The good news is that the new feminine era in the psyche in American and Western culture represents a potential great boon for spirituality -- not only for women but also for men. Not only theists but also atheists (also known as secularists) and agnostics can benefit from actuating the potential great boon for spirituality -- and the inward subjective personal experience of God (or the sacred, as Mircea Eliade uses this term in his book THE SACRED AND THE PROFANE: THE NATURE OF RELIGION ). For example, the inward subjective personal experience of God (or the sacred) occurs in experiences of nature mysticism and in profound mystical experiences.

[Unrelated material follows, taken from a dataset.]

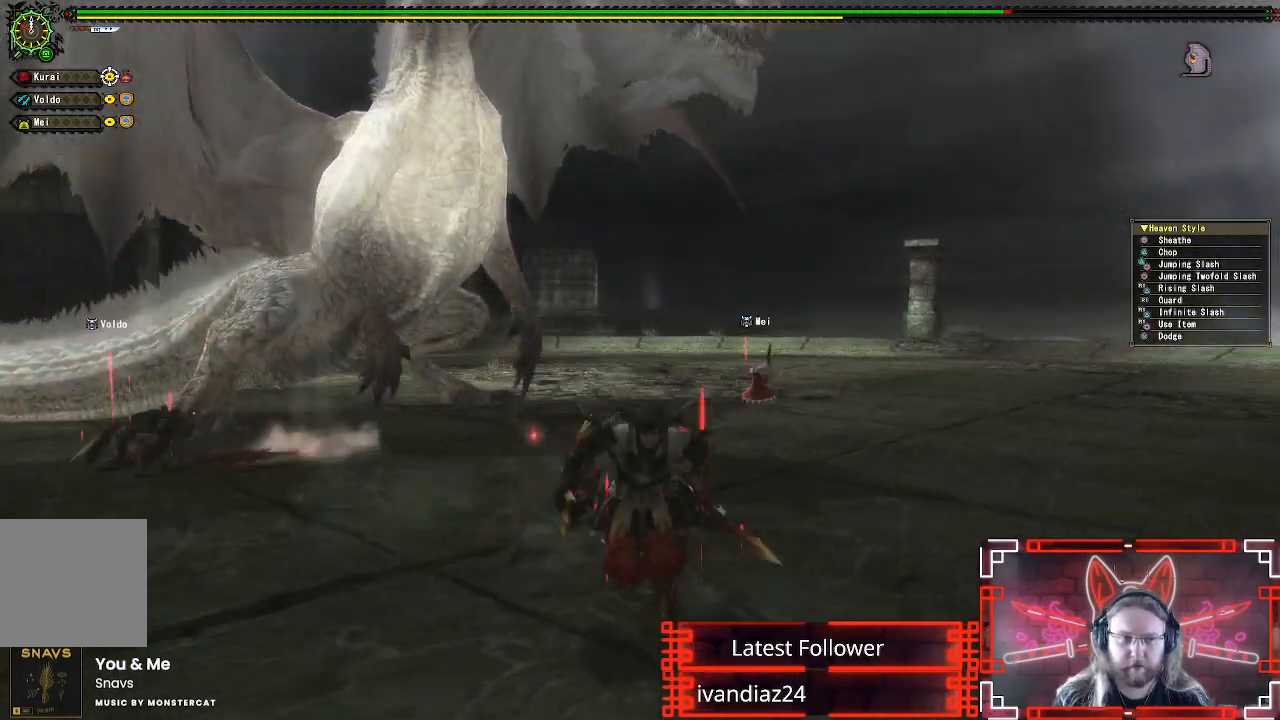
{"buttons": [], "left_stick": "down-left", "right_stick": "center", "events": [[150, "right_stick", "right"], [250, "right_stick", "center"]]}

Now, in the Christian tradition of thought, what is referred to as God's immanence is involved in experiences of nature mysticism and in profound mystical experiences -- and to varying degrees in individual person's spiritual lives. The new feminine era in the psyche in contemporary American and Western culture is involved in the inner experience of God (or the sacred).
However, in the Christian tradition of thought, what is referred to as God's transcendence is also affirmed not only by orthodox Christians but also by orthodox Jews and orthodox Muslims and by certain early Greek philosophers such as Plato and Aristotle.
By definition, atheists (also known as secularists) reject the idea of God's transcendence. Certain atheists are quite emphatic in denying the existence of the transcendent God -- in the name of secularism or naturalism or Gnosticism. However, not all atheists reject the idea of the inward subjective personal experience of God (the sacred), but of course they prefer not to attribute such experiences to God. For example, modern-day Gnosticism affirms the possibility of the inward subjective personal experience of the sacred in one's psycho-spiritual development, but without referring to God's immanence -- for fear that acknowledging God's immanence might necessitate acknowledging and recognizing God's transcendence.
Concerning a secularist interpretation of St. Paul's writings, see Troels Engberg-Pedersen's book COSMOLOGY AND THE SELF IN THE APOSTLE PAUL: THE MATERIAL SPIRIT (2010).
HAROLD BLOOM'S NEW BOOK
Harold Bloom (born in 1930) is a secular Jew who still teaches English at Yale University -- his daemon makes him do it, just as it makes him write and publish prolifically. In his new book THE DAEMON KNOWS: LITERARY GREATNESS AND THE AMERICAN SUBLIME (2015), a work of literary appreciation, he centers his discussion on twelve American literary figures. In addition, he offers numerous allusions to other figures in our American and Western cultural history. He also works in enough autobiographical information as he goes that a portrait of him emerges, giving the book a personal quality.